Spanish police broke an international child pornography ring on Friday, which had distributed more than 20,000 indecent images of children around the globe via the Internet.
Eighty people are thought to have been involved in the 21-country paedophile ring. The Spanish police and Interpol arrested seven people over the weekend, with one more detention expected shortly.
Further arrests are expected abroad, but Terry Jones at Greater Manchester's Obscene Publications Unit argues against the long-term success of international Net paedophile crackdowns. "The strategy for the future should be that every country is focused on tidying up its own backyard, so that collectively we can deal with the problem of Net paedophilia." In Germany, for instance, 87 percent of Internet criminals that are detected are located in other countries, usually in the US.
Last month, 48 search warrants were executed by Greater Manchester's Obscene Publications Unit, for what became the largest proactive investigation ever undertaken in the UK to crack down on Internet child pornography. In Operation Appal, the police broke through the international nature of the Web through filtering software, and focused only on UK-based activity.
In this weekend's Spanish operation, 54 distribution points were discovered, 21 of which were in America.
The Spanish network was based in the town of Pamplona, and operated through a Web distribution list entitled "nudeboys2" which was comprised of pseudonyms. All of the personal data on the mailing lists was false, but police were able to obtain real details of the ring members through new tracking methods.

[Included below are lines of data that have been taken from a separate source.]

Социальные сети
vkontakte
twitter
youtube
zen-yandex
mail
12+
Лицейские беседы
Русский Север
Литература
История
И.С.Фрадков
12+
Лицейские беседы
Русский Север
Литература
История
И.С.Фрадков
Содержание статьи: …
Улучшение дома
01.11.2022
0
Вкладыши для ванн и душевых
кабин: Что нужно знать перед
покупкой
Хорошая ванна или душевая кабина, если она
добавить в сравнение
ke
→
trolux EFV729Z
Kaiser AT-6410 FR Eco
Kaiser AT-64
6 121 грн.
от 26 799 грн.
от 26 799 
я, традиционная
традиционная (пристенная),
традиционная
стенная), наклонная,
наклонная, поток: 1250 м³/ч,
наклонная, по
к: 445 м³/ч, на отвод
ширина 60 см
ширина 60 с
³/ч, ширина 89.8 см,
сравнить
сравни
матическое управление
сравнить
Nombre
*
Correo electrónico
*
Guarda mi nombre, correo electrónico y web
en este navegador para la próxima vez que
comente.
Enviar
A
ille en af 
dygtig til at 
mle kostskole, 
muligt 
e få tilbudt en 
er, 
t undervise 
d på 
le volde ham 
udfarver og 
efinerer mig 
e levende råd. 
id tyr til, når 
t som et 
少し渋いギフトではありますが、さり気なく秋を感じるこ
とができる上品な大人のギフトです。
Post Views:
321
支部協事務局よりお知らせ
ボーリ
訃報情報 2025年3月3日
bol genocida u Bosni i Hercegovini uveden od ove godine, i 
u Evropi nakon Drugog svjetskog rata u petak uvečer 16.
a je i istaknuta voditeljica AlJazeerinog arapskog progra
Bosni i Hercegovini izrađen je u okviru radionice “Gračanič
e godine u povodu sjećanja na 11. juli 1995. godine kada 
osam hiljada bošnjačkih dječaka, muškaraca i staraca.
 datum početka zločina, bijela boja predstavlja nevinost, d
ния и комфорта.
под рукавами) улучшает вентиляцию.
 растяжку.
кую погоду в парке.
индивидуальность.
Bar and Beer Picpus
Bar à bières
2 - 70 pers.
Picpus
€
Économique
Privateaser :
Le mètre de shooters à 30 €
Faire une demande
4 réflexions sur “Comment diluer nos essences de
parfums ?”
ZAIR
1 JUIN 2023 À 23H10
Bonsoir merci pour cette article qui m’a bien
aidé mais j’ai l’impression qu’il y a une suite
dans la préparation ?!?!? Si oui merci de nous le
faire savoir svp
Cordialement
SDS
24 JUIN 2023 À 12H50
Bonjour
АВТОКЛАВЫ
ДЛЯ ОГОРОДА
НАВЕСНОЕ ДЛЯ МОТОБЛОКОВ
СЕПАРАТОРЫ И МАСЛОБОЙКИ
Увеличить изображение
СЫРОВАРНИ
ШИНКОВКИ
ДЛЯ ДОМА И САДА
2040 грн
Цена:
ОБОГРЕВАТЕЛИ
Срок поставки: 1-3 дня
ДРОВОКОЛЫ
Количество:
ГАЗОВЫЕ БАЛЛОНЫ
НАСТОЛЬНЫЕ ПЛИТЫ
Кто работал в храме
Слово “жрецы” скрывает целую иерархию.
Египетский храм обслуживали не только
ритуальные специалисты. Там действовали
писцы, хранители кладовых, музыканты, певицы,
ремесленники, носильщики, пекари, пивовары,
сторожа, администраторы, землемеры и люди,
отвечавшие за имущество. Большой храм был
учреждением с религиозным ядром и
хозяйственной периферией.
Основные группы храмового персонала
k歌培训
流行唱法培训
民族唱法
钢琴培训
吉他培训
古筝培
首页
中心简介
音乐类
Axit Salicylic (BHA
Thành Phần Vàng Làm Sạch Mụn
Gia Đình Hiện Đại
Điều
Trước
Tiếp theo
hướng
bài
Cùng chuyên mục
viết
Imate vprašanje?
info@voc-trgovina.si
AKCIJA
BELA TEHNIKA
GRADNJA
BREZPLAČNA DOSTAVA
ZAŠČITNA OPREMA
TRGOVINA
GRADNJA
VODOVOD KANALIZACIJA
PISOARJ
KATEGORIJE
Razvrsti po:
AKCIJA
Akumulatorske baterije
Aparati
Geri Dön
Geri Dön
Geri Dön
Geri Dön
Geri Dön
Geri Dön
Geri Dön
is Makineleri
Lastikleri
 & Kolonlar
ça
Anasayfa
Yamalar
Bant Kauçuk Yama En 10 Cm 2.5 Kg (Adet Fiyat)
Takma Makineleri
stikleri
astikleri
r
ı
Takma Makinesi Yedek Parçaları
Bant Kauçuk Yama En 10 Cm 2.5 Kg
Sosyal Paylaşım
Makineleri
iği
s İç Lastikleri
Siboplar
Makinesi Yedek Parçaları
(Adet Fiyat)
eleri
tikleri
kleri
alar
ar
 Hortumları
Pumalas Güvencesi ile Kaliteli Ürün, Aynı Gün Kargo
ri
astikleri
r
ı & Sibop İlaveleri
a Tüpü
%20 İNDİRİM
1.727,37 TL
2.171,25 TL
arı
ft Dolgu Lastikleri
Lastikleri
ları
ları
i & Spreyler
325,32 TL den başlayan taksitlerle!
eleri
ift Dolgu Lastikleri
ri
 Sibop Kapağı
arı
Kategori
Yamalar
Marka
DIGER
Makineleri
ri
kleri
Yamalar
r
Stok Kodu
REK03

Twenty thousand indecent images of children primarily from poor areas in Asia, Latin America, Russia and the US were recovered. "The figures game can be very misleading," said Jones. "Operation Queensland uncovered 50,000 images in an individual's own collection -- 20,000 images is not that significant in any real terms."
In February, seven British men were jailed for their involvement in the notorious paedophile ring known as the Wonderland Club. On 2 September 1998 an international police operation dubbed Operation Cathedral, involving 12 countries, successfully seized nearly a million child porn images as well as 1,800 "computerised videos" depicting children suffering sexual abuse. The paedophiles were given sentences ranging from 12 to 30 months -- no one received the maximum possible sentence of three years.
The Home-Office-commissioned National High-Tech Crime Unit was launched last Wednesday, highlighting a government commitment to crack down on computer-based crime. The Unit has confirmed Internet paedophilia will be high on its list of priorities.